There isn’t much returning experience at quarterback in the ACC, but the Blue Devils, the Seminoles’ opponent in the ACC title game last fall, bring back Anthony Boone. A redshirt senior, Boone is the leader of the offense and has responsibilities not only as a passer but also running. Boone threw for 2,260 yards as a junior but threw as many interceptions as he did touchdowns (13). Those numbers are somewhat skewed, as Boone was regularly replaced at the goal line by change-of-pace quarterback Brandon Connette, who rushed for 14 touchdowns in 2013. Connette is no longer with the team, though, so the burden of getting Duke into the end zone will fall squarely on Boone this season. If Duke plans to make a statement that 2013 was not a fluke and the Blue Devils will be an annual contender, Boone will be the one to lead them there.

Sleeper: Virginia

The entire 2013 season was a disaster for the Cavaliers and the Cavaliers felt the pain at quarterback. David Watford failed to retain the job, and coach Mike London hinted at some leadership issues for Watford this spring, too. That opened the door for redshirt sophomore Greyson Lambert, who in May was named the starter. London is putting a tremendous amount of trust in Lambert, who was voted a team captain this spring. There is a good amount of talent on Virginia’s roster as London has recruited well, so there are pieces around Lambert that should help ease him into the starting lineup. It won’t be an ideal start for Lambert as the Cavs open with UCLA, Louisville and BYU among their first four games, but Lambert could make a profound statement by playing well through the first third of the season.

Problem for a contender: Miami

Miami is considered Florida State’s toughest competition in the ACC this season, but the Hurricanes’ season has a little problem heading into the fall: They don’t have a starting quarterback.
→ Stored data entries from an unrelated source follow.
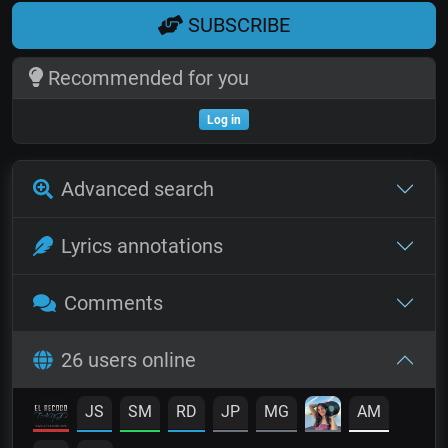
SUBSCRIBE
Recommended for you
Log in
Advanced search
Lyrics annotations
Comments
26 users online
JS
SM
RD
JP
MG
AM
Projected starter Ryan Williams is rehabilitating a torn knee ligament and hopes to be ready for the opener, but it certainly seems unlikely considering the injury was only sustained three months ago. Williams is the only quarterback on the roster that has started a game for Miami. Kevin Olsen figures to be the starter if Williams is not ready. A blue-chip recruit, the redshirt freshman still might not be ready to be a starter in Coral Gables, which is why it was imperative that Miami brought in transfer Jake Heaps this summer. Heaps bounced around in college with stints at BYU and Kansas, but was a highly regarded high school quarterback. Brad Kaaya signed with Miami this February and was an ESPN 300 quarterback. He has an outside chance of starting. No matter who starts, expect a steady dose of running back Duke Johnson in every game and an expectation for the quarterback to do just enough to win. The first quarter of the season is manageable with games at Louisville and against Florida A&M and Arkansas State, but after that, the Hurricanes will need a definitive answer at quarterback.